La situazione è nota ai contribuenti più attenti: sin da settembre, infatti, non vengono recapitate le fatture in molte zone della città e da almeno due settimane, alla spicciolata, molti cittadini sono andati a chiedere lumi e duplicati. Da qualche giorno, però, è scoppiato il “bubbone” perché il nodo è arrivato al pettine e in tantissimi si sono resi conto di non aver ricevuto la comunicazione con gli importi da corrispondere. In attesa di un chiarimento ufficiale dall’azienda si può solo ipotizzare che sia stata sbagliata l’emissione delle bollette alla fonte o che sia venuto meno il servizio di consegna da parte della società di posta privata che cura la distribuzione degli avvisi. Non è un problema di poco conto: alla lunga chi non paga (perché non si rende conto del mancato ricevimento della bolletta) potrebbe andare incontro al distacco della fornitura che, con il successivo riallacciamento, costa cinquanta euro.

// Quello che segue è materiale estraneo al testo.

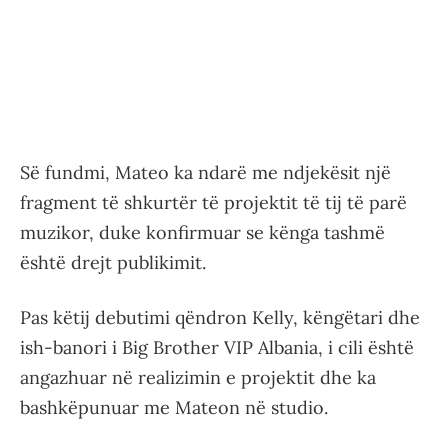
Së fundmi, Mateo ka ndarë me ndjekësit një
fragment të shkurtër të projektit të tij të parë
muzikor, duke konfirmuar se kënga tashmë
është drejt publikimit.
Pas këtij debutimi qëndron Kelly, këngëtari dhe
ish-banori i Big Brother VIP Albania, i cili është
angazhuar në realizimin e projektit dhe ka
bashkëpunuar me Mateon në studio.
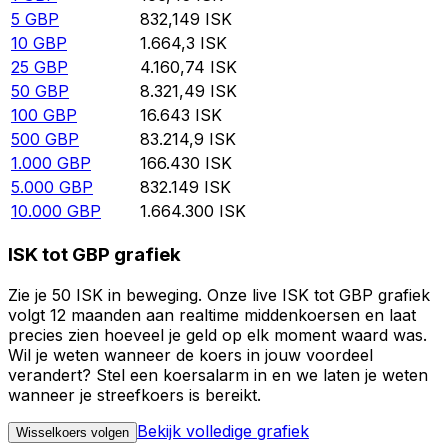
5
GBP
832,149
ISK
10
GBP
1.664,3
ISK
25
GBP
4.160,74
ISK
50
GBP
8.321,49
ISK
100
GBP
16.643
ISK
500
GBP
83.214,9
ISK
1.000
GBP
166.430
ISK
5.000
GBP
832.149
ISK
10.000
GBP
1.664.300
ISK
ISK tot GBP grafiek
Zie je 50 ISK in beweging. Onze live ISK tot GBP grafiek
volgt 12 maanden aan realtime middenkoersen en laat
precies zien hoeveel je geld op elk moment waard was.
Wil je weten wanneer de koers in jouw voordeel
verandert? Stel een koersalarm in en we laten je weten
wanneer je streefkoers is bereikt.
Bekijk volledige grafiek
Wisselkoers volgen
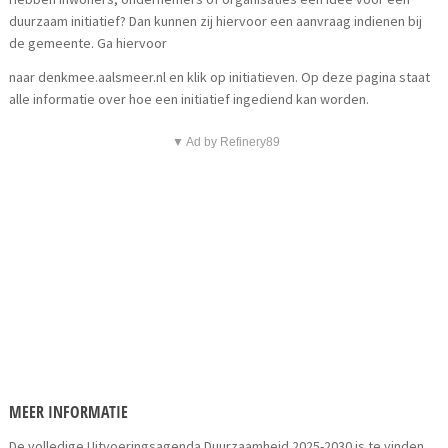
duurzaam initiatief? Dan kunnen zij hiervoor een aanvraag indienen bij
de gemeente. Ga hiervoor
naar denkmee.aalsmeer.nl en klik op initiatieven. Op deze pagina staat
alle informatie over hoe een initiatief ingediend kan worden.
▼ Ad by Refinery89
MEER INFORMATIE
De volledige Uitvoeringsagenda Duurzaamheid 2025-2030 is te vinden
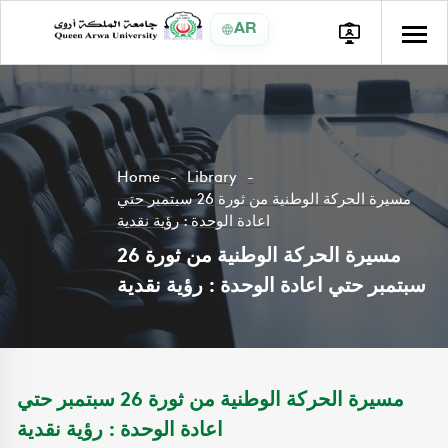
AR
Home
Library
مسيرة الحركة الوطنية من ثورة 26 سبتمبر حتي
اعادة الوحدة : رؤية نقدية
مسيرة الحركة الوطنية من ثورة 26
سبتمبر حتي اعادة الوحدة : رؤية نقدية
مسيرة الحركة الوطنية من ثورة 26 سبتمبر حتي
اعادة الوحدة : رؤية نقدية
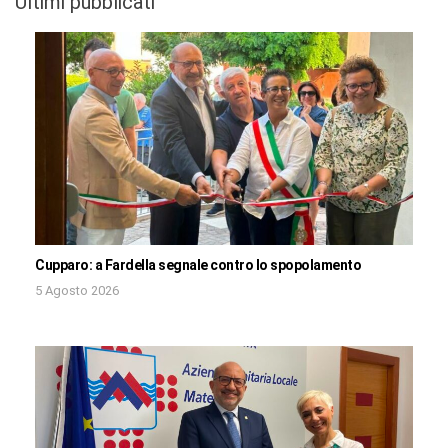
Ultimi pubblicati
Cupparo: a Fardella segnale contro lo spopolamento
5 Agosto 2026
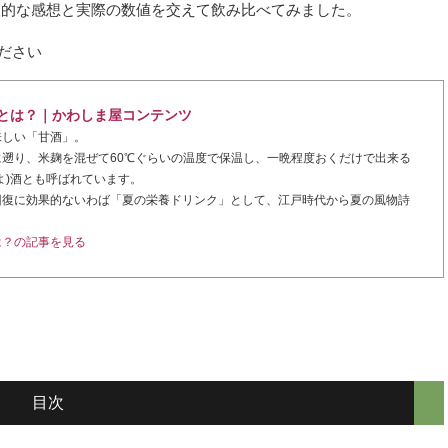
人的な感想と実際の数値を交えて飲み比べてみました。
とは？｜かわしま屋コンテンツ
味しい「甘酒」。
遡り、米麹を混ぜて60℃ぐらいの温度で保温し、一晩程度おくだけで出来る
よ)酒とも呼ばれています。
回復に効果的ないわば「夏の栄養ドリンク」として、江戸時代から夏の風物詩
は？の記事を見る
目次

Il giovane esponente Pd Lorenzo Siciliano annuncia di aver investito della questione il consigliere regionale Sergio Blasi perché inoltri una interrogazione. «Ho telefonato al servizio di assistenza e un cortese addetto – spiega - mi ha riferito che il disservizio si è verificato in passato anche in tutto il territorio regionale. E’ necessario un correttivo».